Что до собственных моих дел, они, боюсь, были крайне
неудовлетворительны со всех точек зрения -- с эмоциональной, с творческой и
с общественной. Полоса невезения началась днем раньше, когда я проявил
чрезмерную доброту, предложив моему молодому другу -- кандидату на третий
мой пинг-понговый стол, лишенному водительских прав после впечатляющей серии
нарушений дорожных правил, -- отвезти его в моем мощном "Кремлере" в
родительское именье -- пустяковое дело, каких-нибудь двести миль. Там, среди
ночного разгула, в толпе незнакомых людей -- юношей, старцев, перенадушенных
дев, -- в стихии шутих, дыма жаровен, жеребячьего флирта, джазовой музыки и
рассветных купаний я утратил всякую связь с глупым мальчишкой, был принужден
танцевать, был принужден петь, участвовать в невообразимых по скуке и
пустоте разговорах с различными родичами дитяти и, наконец, неведомо как
очутился уже на другой гулянке в другом именьи и там после неописуемых
салонных игр, в которых мне едва не отхватили бороду, получил на завтрак
какую-то кутью, после чего отправился с безымянным хозяином, старым и пьяным
болваном в смокинге и жокейских бриджах, осматривать, запинаясь на каждом
шагу, конюшни. Отыскавши машину (в сосновой рощице в стороне от дороги), я
выкинул с водительского сиденья пару сочащихся купальных трусов и девичью
серебристую туфельку. За ночь тормоза пообмякли и вскоре, на пустынной
дороге, у меня вышел бензин. Куранты Вордсмитского колледжа отбивали шесть,
когда я достиг Аркадии, клянясь себе никогда больше не попадаться подобным
образом и невинно предвкушая тихий утешительный вечер с моим поэтом. И
только увидев на кресле в прихожей обвязанную лентами плоскую картонку, я
сообразил, что чуть было не пропустил день его рождения.
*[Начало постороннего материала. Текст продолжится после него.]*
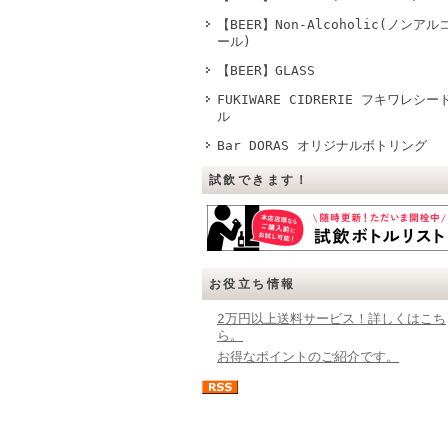
【BEER】Non-Alcoholic(ノンアル
ール)
【BEER】GLASS
FUKIWARE CIDRERIE フキワレシー
ル
Bar DORAS オリジナルボトリング
試飲できます！
お役立ち情報
2万円以上送料サービス！詳しくはこち
ら。
お得なポイントのご紹介です。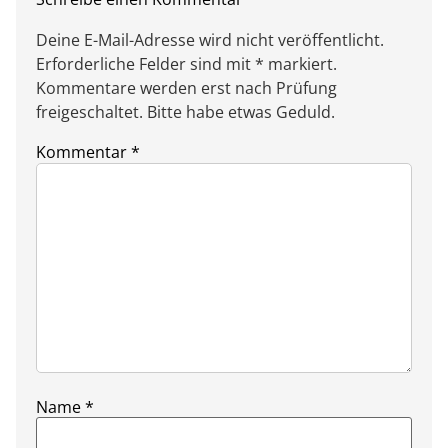
Deine E-Mail-Adresse wird nicht veröffentlicht.
Erforderliche Felder sind mit * markiert.
Kommentare werden erst nach Prüfung
freigeschaltet. Bitte habe etwas Geduld.
Kommentar
*
Name
*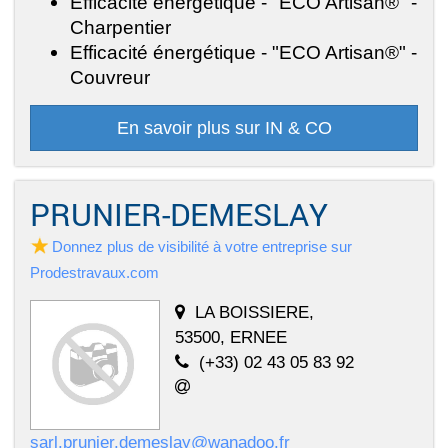
Efficacité énergétique - "ECO Artisan®" -
Charpentier
Efficacité énergétique - "ECO Artisan®" -
Couvreur
En savoir plus sur IN & CO
PRUNIER-DEMESLAY
Donnez plus de visibilité à votre entreprise sur
Prodestravaux.com
LA BOISSIERE,
53500, ERNEE
(+33) 02 43 05 83 92
sarl.prunier.demeslay@wanadoo.fr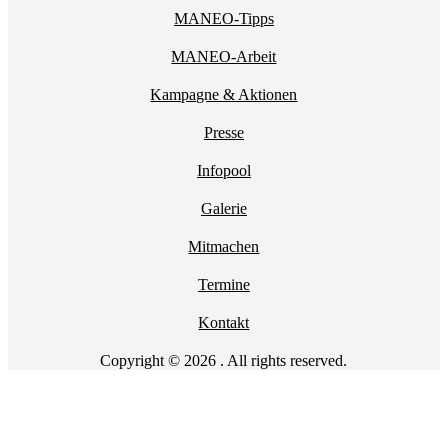
MANEO-Tipps
MANEO-Arbeit
Kampagne & Aktionen
Presse
Infopool
Galerie
Mitmachen
Termine
Kontakt
Copyright © 2026 . All rights reserved.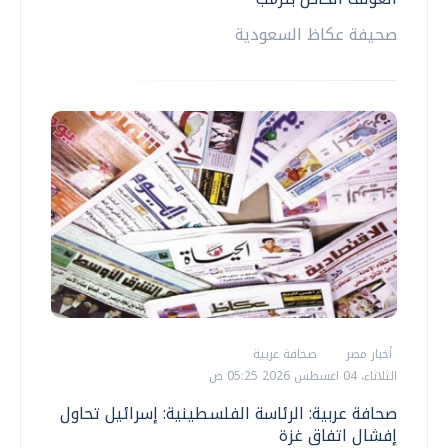
صحيفة عكاظ السعودية
أخبار مصر
صحافة عربية
الثلاثاء، 04 اغسطس 2026 05:25 ص
صحافة عربية: الرئاسة الفلسطينية: إسرائيل تحاول
إفشال اتفاق غزة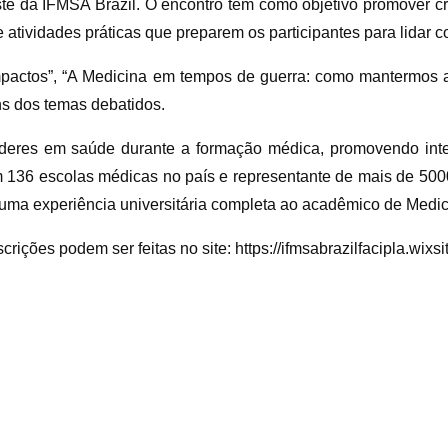
te da IFMSA Brazil. O encontro tem como objetivo promover cr
atividades práticas que preparem os participantes para lidar c
pactos”, “A Medicina em tempos de guerra: como mantermos a
ns dos temas debatidos.
deres em saúde durante a formação médica, promovendo inte
136 escolas médicas no país e representante de mais de 5000
a uma experiência universitária completa ao acadêmico de Medic
rições podem ser feitas no site: https://ifmsabrazilfacipla.wixsi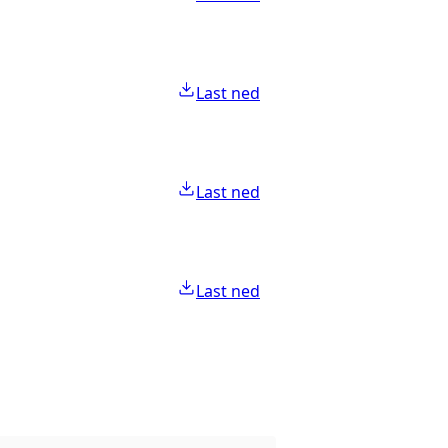
Last ned
Last ned
Last ned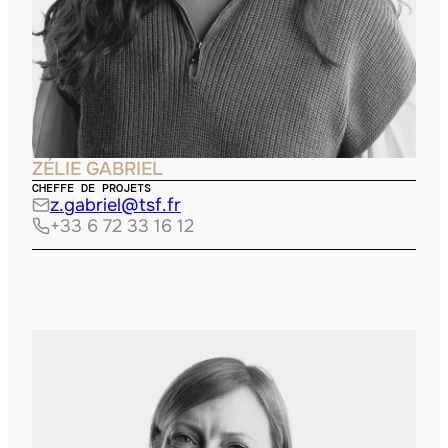
ZÉLIE GABRIEL
CHEFFE DE PROJETS
z.gabriel@tsf.fr
+33 6 72 33 16 12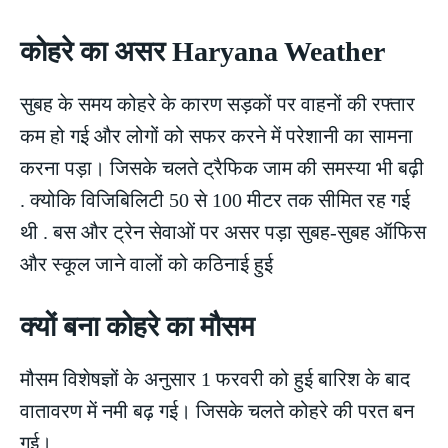
कोहरे का असर Haryana Weather
सुबह के समय कोहरे के कारण सड़कों पर वाहनों की रफ्तार
कम हो गई और लोगों को सफर करने में परेशानी का सामना
करना पड़ा। जिसके चलते ट्रैफिक जाम की समस्या भी बढ़ी
. क्योकि विजिबिलिटी 50 से 100 मीटर तक सीमित रह गई
थी . बस और ट्रेन सेवाओं पर असर पड़ा सुबह-सुबह ऑफिस
और स्कूल जाने वालों को कठिनाई हुई
क्यों बना कोहरे का मौसम
मौसम विशेषज्ञों के अनुसार 1 फरवरी को हुई बारिश के बाद
वातावरण में नमी बढ़ गई। जिसके चलते कोहरे की परत बन
गई।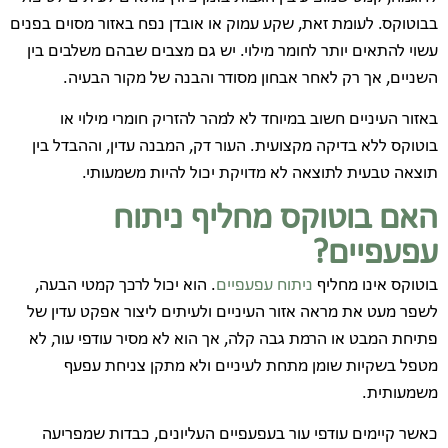
בבוטוקס. לעומת זאת, שקע עמוק או אובדן נפח באזור מסוים בפנים
עשוי להתאים יותר לחומר מילוי. יש גם מצבים שבהם משלבים בין
השניים, אך רק לאחר אבחון מסודר והבנה של מקור הבעיה.
באזור העיניים חשוב במיוחד לא למהר להזריק חומרי מילוי או
בוטוקס ללא בדיקה מקצועית. העור דק, המבנה עדין, וההבדל בין
תוצאה טבעית לתוצאה לא מדויקת יכול להיות משמעותי.
האם בוטוקס מחליף ניתוח
עפעפיים?
בוטוקס אינו מחליף
ניתוח עפעפיים
. הוא יכול לרכך קמטי הבעה,
לשפר מעט את מראה אזור העיניים ולעיתים ליצור אפקט עדין של
פתיחת המבט או הרמת גבה קלה, אך הוא לא מסיר עודפי עור, לא
מטפל בשקיות שומן מתחת לעיניים ולא מתקן צניחת עפעף
משמעותית.
כאשר קיימים עודפי עור בעפעפיים העליונים, כבדות שמפריעה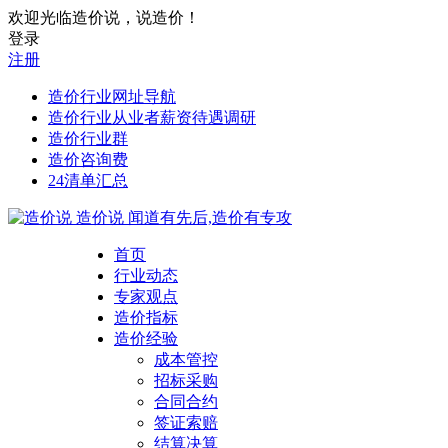
欢迎光临造价说，说造价！
登录
注册
造价行业网址导航
造价行业从业者薪资待遇调研
造价行业群
造价咨询费
24清单汇总
造价说
闻道有先后,造价有专攻
首页
行业动态
专家观点
造价指标
造价经验
成本管控
招标采购
合同合约
签证索赔
结算决算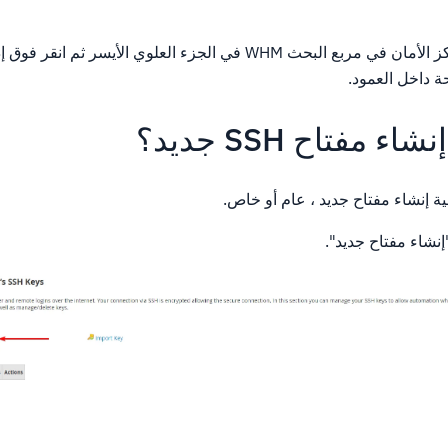
ة داخل العمود.
مفتاح SSH جديد؟
 إنشاء مفتاح جديد ، عام أو خاص.
"إنشاء مفتاح جديد".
Какое-то время назад я приметил эту дату на обложке одной из его книг,
поразмыслил над одряхлением его утреннего одеяния, как бы играючи смерил
длины наших рук и купил для него в Вашингтоне совершенно сногсшибательный
шелковый халат, настоящую драконью шкуру, по-восточному яркую, хоть сейчас
на самурая, -- его-то и содержала коробка.
Торопливо сбросив одежды и рыча мой любимый гимн, я принял душ. Мой
многоумелый садовник, делая мне массаж (в чем я немало нуждался), сообщил,
что нынче вечером у Шейдов прием "а-ля фуршет", и что ожидается сенатор
Проубел (пряморечивый государственный муж и двоюродный брат Джона, не
сходящий с газетных листов).
Право, ничего так не любит одинокий мужчина, как неожиданных дней
рождения, и полагая, -- нет, зная наверняка, -- что мой покинутый телефон
вызванивал целый день, я беспечно набрал номер Шейдов и, разумеется, трубку
взяла Сибил.
-- Bon soir{1}, Сибил.
-- А, Чарльз, привет. Хорошо съездили?
-- Да честно говоря--
-- Послушайте, я знаю, что вам нужен Джон, но он сейчас отдыхает, а у
меня куча дел. Он вам потом позвонит, ладно?
-- Когда потом -- вечером?
-- Нет, я думаю, завтра. Кто-то звонит у двери. Пока.